Diesem Wohlwollensgebot entspricht das Urteil des Landgerichts Hildesheim jedoch nicht ansatzweise.

Die Ablehnung der einstweiligen Anordnung bedeutet, daß auch die Verfassungsbeschwerde selbst nicht zur Entscheidung angenommen werden wird. Damit, so Detlev Beutner von der Totalverweigerer-Initiative Braunschweig, die Thiele betreut, setze das Bundesverfassungsgericht seine "politische Tradition" fort, grundsätzlich keine Verfassungsbeschwerden von Totalverweigerern zur Entscheidung anzunehmen, wenn diese nicht zumindest einen Antrag auf Anerkennung als Kriegsdienstverweigerer gestellt haben. Denn seit Bestehen des Bundesverfassungsgerichts wurde nicht eine Verfassungsbeschwerde eines Totalen Kriegsdienstverweigerers bei der Bundeswehr zur Entscheidung angenommen, obwohl gerade diese Totalverweigerer sowohl bei der Bundeswehr als auch im strafrechtlichen Bereich in weiten Teilen willkürlicher behandelt werden. Gleichzeitig existieren rund 10 angenommene und teilweise erfolgreiche Beschwerden im Bereich der Zivildienstverweigerung.

Sollte Thiele nach zwei Dritteln seiner Haftzeit vorzeitig entlassen werden, so würde er nach zweieinhalb Monaten wieder in Freiheit kommen, da die bei der Bundeswehr im Arrest verbrachte Zeit von zwei Monaten auf die Strafe angerechnet wird.

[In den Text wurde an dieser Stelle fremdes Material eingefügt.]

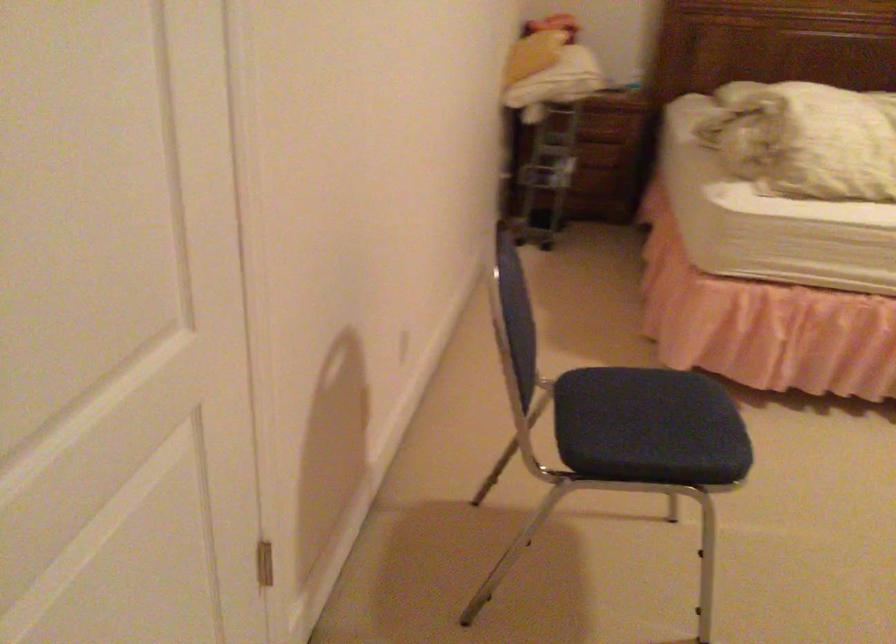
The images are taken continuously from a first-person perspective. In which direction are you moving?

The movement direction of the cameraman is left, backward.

Seit Herbst 1995 wurden in Berlin, Hechingen und Paderborn Strafen von sechs Monaten ohne Bewährung rechtskräftig, in Hamburg gab es im Frühjahr 1996 eine Strafe von zehn Monaten ohne Bewährung gegen einen Kriegsdienstverweigerer.

 

Dieser Text wurde der tilt-Ausgabe 3/97 entnommen.